Administrative Law – Standard of Care in Opioid Stewardship
I was asked by a state medical licensing board to evaluate the practice of a primary care physician in regards to their oversight of opioid analgesics.
I was initially asked to review the records of six patients, each spanning an approximate two-year interval. All the patients in the review were being treated with high dose opioid therapy in conjunction with daily benzodiazepine use. My findings identified serious aberrant events in the majority of the cases reviewed. Among the aberrancies that raised concern included episodes of DUI events in several of the patients in question, recurrent episodes of lost/stolen medication, inappropriately long intervals between office visits (as long as fifteen months), absence of prescribed medications in random urine toxicology studies, descriptions of overt drug seeking behavior and evidence of patients repeatedly abusing ethanol while simultaneously utilizing high doses of controlled substances.
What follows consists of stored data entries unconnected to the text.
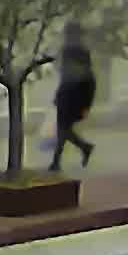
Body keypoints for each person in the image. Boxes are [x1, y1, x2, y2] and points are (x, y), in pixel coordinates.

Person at [48, 23, 99, 171]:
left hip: (73, 95)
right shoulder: (72, 50)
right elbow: (67, 75)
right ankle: (79, 150)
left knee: (63, 129)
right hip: (69, 94)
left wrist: (86, 104)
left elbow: (84, 77)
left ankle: (60, 160)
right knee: (63, 128)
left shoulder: (74, 51)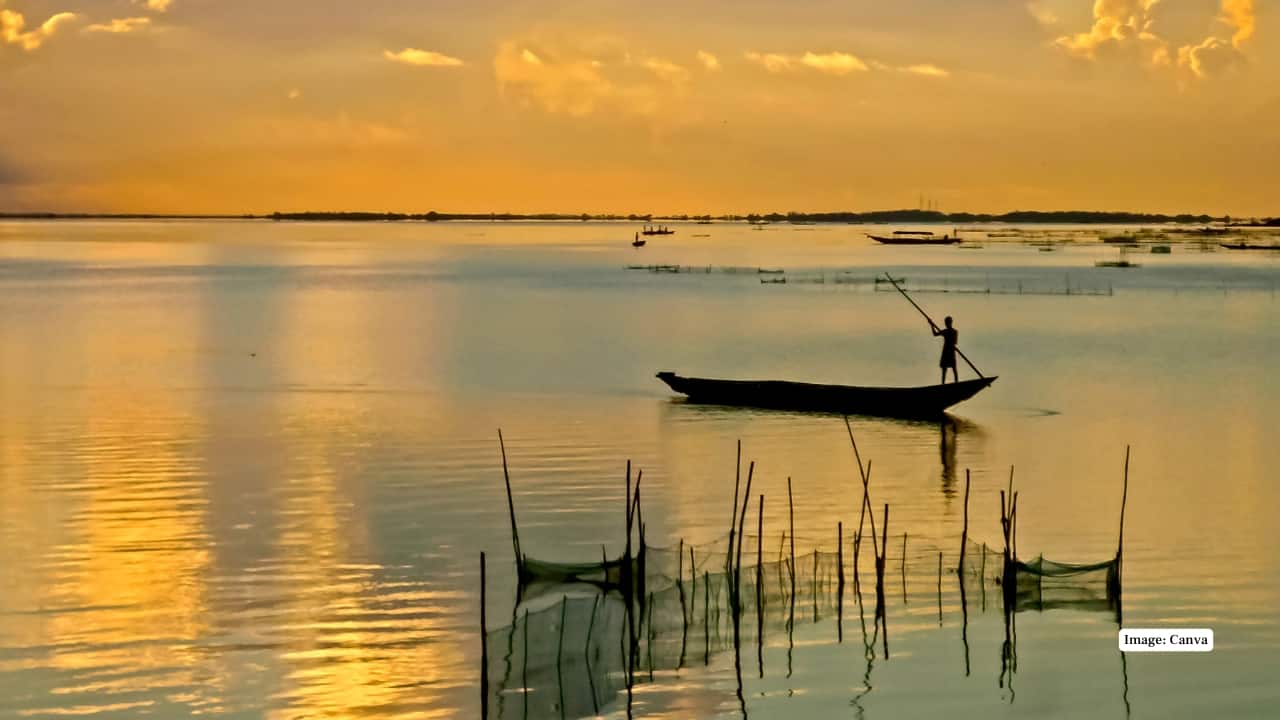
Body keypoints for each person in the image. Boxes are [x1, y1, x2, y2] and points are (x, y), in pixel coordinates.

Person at [932, 316, 958, 384]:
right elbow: (935, 334)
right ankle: (943, 384)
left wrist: (949, 339)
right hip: (946, 351)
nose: (946, 324)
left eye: (947, 323)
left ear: (950, 323)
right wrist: (931, 325)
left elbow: (955, 342)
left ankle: (956, 383)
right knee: (944, 369)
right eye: (946, 323)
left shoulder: (954, 332)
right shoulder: (945, 331)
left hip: (951, 351)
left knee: (954, 368)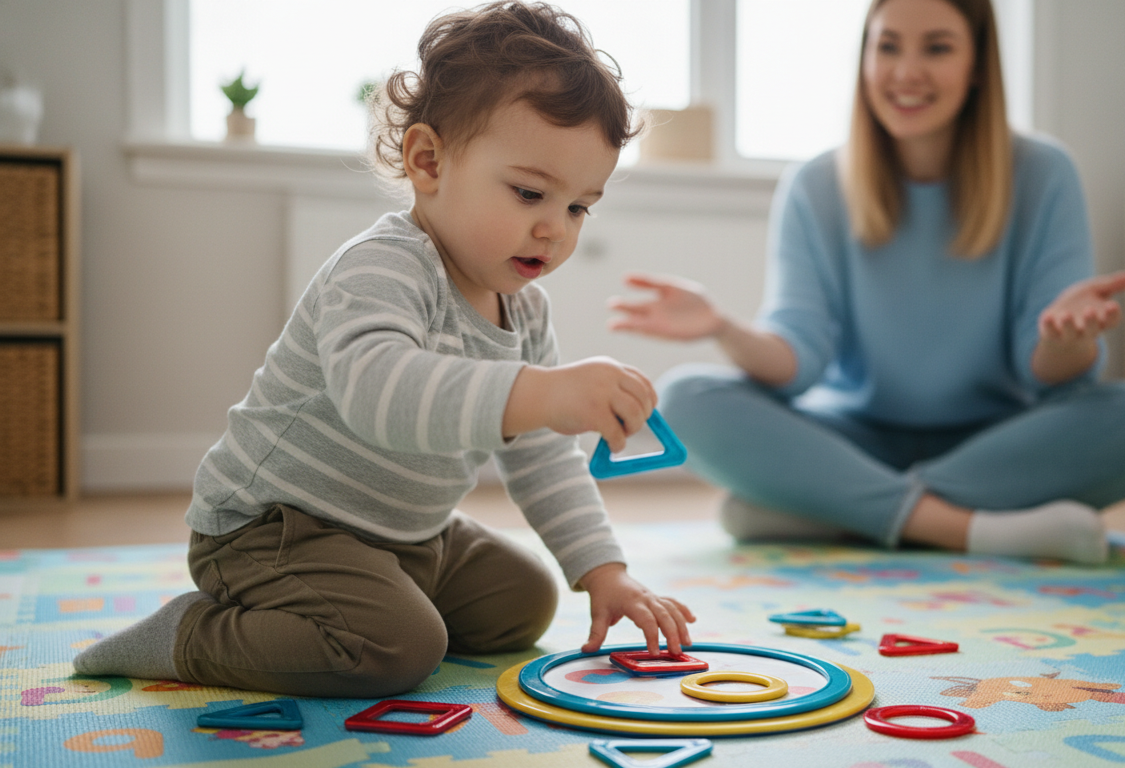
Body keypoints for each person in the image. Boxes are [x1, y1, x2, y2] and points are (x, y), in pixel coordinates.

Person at [73, 1, 694, 698]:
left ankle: (379, 592)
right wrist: (544, 393)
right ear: (428, 161)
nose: (554, 229)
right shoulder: (382, 266)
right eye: (528, 193)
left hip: (403, 533)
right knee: (397, 649)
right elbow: (381, 394)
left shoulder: (525, 309)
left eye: (579, 207)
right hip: (275, 527)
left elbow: (541, 454)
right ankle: (191, 634)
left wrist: (604, 571)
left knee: (525, 601)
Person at [609, 0, 1125, 564]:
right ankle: (964, 527)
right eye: (888, 47)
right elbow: (797, 361)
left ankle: (827, 511)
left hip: (997, 440)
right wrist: (722, 328)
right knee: (686, 400)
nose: (906, 72)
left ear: (978, 63)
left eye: (937, 47)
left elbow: (1051, 373)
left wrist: (1068, 337)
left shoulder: (1044, 173)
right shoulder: (816, 186)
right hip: (854, 438)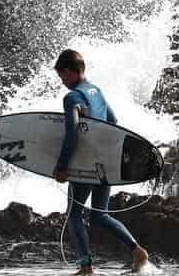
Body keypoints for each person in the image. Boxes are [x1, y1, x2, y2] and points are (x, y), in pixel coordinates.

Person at [52, 49, 150, 275]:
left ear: (68, 71)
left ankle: (86, 267)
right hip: (105, 161)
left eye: (62, 77)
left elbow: (72, 131)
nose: (63, 82)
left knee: (74, 214)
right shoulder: (97, 91)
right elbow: (113, 121)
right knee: (100, 214)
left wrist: (62, 165)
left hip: (86, 162)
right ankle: (136, 250)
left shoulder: (73, 97)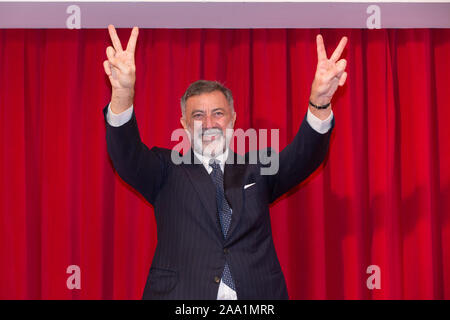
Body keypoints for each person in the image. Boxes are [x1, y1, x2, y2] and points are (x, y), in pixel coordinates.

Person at [102, 25, 348, 299]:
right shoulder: (165, 170)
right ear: (183, 124)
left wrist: (320, 102)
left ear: (233, 119)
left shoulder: (258, 166)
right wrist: (122, 95)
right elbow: (126, 155)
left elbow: (304, 157)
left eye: (218, 113)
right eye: (198, 116)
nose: (209, 124)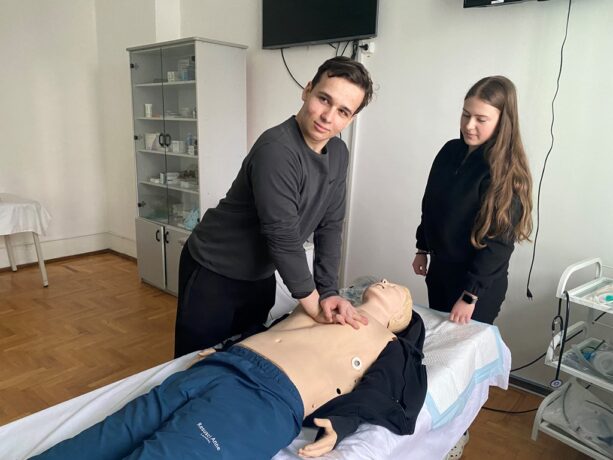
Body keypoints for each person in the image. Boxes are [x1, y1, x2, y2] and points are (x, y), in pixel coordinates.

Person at [33, 281, 427, 460]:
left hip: (264, 401)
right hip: (219, 367)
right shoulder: (326, 302)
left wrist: (343, 425)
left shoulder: (393, 346)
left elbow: (387, 394)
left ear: (401, 317)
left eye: (398, 288)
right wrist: (223, 348)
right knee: (103, 439)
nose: (385, 281)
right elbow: (268, 330)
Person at [175, 56, 375, 358]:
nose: (327, 116)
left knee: (244, 357)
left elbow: (330, 226)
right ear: (307, 90)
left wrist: (329, 291)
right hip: (214, 268)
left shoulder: (338, 153)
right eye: (324, 99)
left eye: (343, 111)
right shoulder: (277, 149)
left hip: (260, 274)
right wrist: (314, 305)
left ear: (351, 119)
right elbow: (282, 235)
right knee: (195, 363)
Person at [412, 75, 533, 326]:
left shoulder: (505, 173)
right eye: (466, 115)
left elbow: (499, 244)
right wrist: (422, 248)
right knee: (439, 341)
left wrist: (470, 295)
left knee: (463, 347)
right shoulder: (449, 151)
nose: (469, 125)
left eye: (481, 119)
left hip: (477, 288)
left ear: (502, 122)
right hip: (440, 272)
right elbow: (430, 205)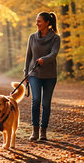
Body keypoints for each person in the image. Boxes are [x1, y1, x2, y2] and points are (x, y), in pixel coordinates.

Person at [24, 12, 61, 141]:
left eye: (39, 21)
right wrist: (26, 74)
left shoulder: (55, 38)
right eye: (36, 21)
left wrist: (43, 59)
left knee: (46, 103)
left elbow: (54, 54)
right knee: (36, 100)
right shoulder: (32, 37)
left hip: (50, 75)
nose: (37, 23)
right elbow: (28, 56)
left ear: (47, 23)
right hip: (34, 74)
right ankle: (34, 131)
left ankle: (43, 131)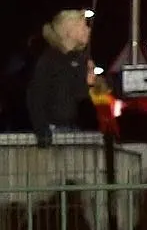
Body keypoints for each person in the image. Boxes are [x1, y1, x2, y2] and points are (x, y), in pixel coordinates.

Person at [22, 10, 100, 144]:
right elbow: (35, 96)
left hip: (75, 130)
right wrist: (42, 130)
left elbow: (80, 97)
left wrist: (90, 83)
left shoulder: (81, 60)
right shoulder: (49, 60)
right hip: (52, 131)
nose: (88, 30)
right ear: (68, 31)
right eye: (83, 26)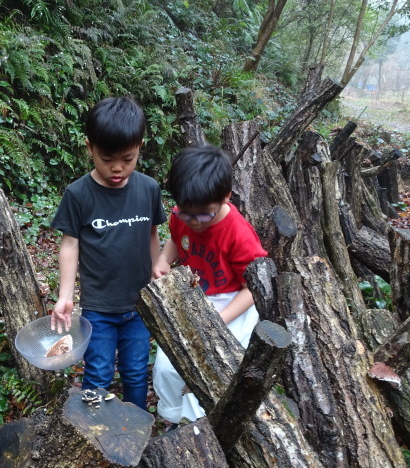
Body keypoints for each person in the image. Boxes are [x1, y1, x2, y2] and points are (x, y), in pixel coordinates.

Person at [50, 97, 166, 410]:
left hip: (139, 306)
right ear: (89, 147)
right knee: (98, 373)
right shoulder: (78, 194)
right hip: (99, 308)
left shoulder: (148, 189)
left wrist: (157, 266)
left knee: (136, 372)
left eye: (127, 159)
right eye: (107, 159)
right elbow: (70, 245)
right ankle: (96, 436)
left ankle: (136, 428)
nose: (117, 168)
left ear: (140, 146)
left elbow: (152, 233)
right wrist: (65, 295)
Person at [151, 144, 268, 424]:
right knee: (168, 365)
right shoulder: (184, 215)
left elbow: (252, 288)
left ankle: (198, 426)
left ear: (226, 197)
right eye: (185, 213)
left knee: (205, 368)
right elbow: (176, 240)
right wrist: (162, 260)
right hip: (196, 297)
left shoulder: (238, 235)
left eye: (203, 215)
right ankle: (172, 418)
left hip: (231, 304)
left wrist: (219, 319)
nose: (193, 222)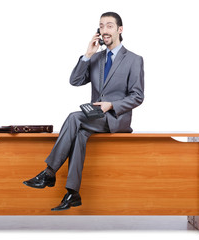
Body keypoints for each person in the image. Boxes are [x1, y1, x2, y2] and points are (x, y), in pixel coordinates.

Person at [23, 12, 144, 211]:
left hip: (115, 118)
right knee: (79, 133)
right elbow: (75, 81)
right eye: (101, 26)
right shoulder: (96, 58)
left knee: (73, 118)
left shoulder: (134, 60)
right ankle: (73, 193)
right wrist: (87, 55)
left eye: (109, 26)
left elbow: (137, 96)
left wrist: (111, 105)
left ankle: (49, 172)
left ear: (120, 30)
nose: (105, 30)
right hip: (94, 117)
I provided the licensing board with a report detailing my findings in each of the six cases I reviewed. I also provided them with a detailed list of references from the medical literature to establish a basis for determining standard of care regarding the oversight of controlled substances during the time interval the care was rendered. Standard of care surrounding the stewardship of controlled substances has been evolving for that past 20+ years. Given that the standard of care has changed over time, it was important to provide the licensing board with references that reflected the standards applicable to the relevant time frames the care in questionwas rendered. Based on the findings in my review, and comparing the care provided with the standard in place at the time, I determined that a severe deviation from standard of care occurred in 2 of the 6 cases and a moderated deviation from standard of care occurred in an additional 2 of the 6 cases. I determined that the provider did not have the adequate skills to identify patients with substance use disorders and such patients took advantage of this deficit in order to procure drugs of abuse from their practice.
I was contacted by the licensing board approximately two years after my initial review in this case and I was asked to review additional documents and records. The board asked me to review a transcript of an interview they had conducted with the provider in question, relevant documents the provider had supplied to the board and an additional two years’ worth of records for each of the six patients I had previously reviewed. The interview transcript and other documents provided demonstrated that the provider had sought out additional training that had significantly transformed their practice regarding controlled substances. My review of the more contemporaneous medical records demonstrated that the provider had substantially remediated their oversight of controlled substances. In the two-year interval since the initial review, this provider had made substantive improvements in their practice and was now largely in compliance with relevant standard of care practices in their oversight of controlled substances.
I generated a second report to the licensing board based on the findings from the additional records I had been provided. I advised them that the problems I identified in my initial report seemed to have been an isolated deficit that the provider had now substantially remediated. In the report, I cited the positive changes that the provider had made in their oversight of controlled substances. These changes included the introduction of buprenorphine into their practice for patients identified with substance use disorders along with a global improvement in stewardship of controlled substances. The most contemporaneous records indicated that the provider was now in broad compliance with the standard of care regarding the oversight of controlled substances.
The reviews I conducted and reports that I generated assisted the licensing board in their investigation and oversight of this matter. The communities’ needs were well served as this provider became a more competent steward of controlled medications over time. Simultaneously, the provider was afforded the opportunity to remediate an isolated deficit in their practice without unwarranted interruption in their ability to continue to practice medicine. The input I provided facilitated the licensing board’s ability to bring this case to a favorable outcome on all fronts.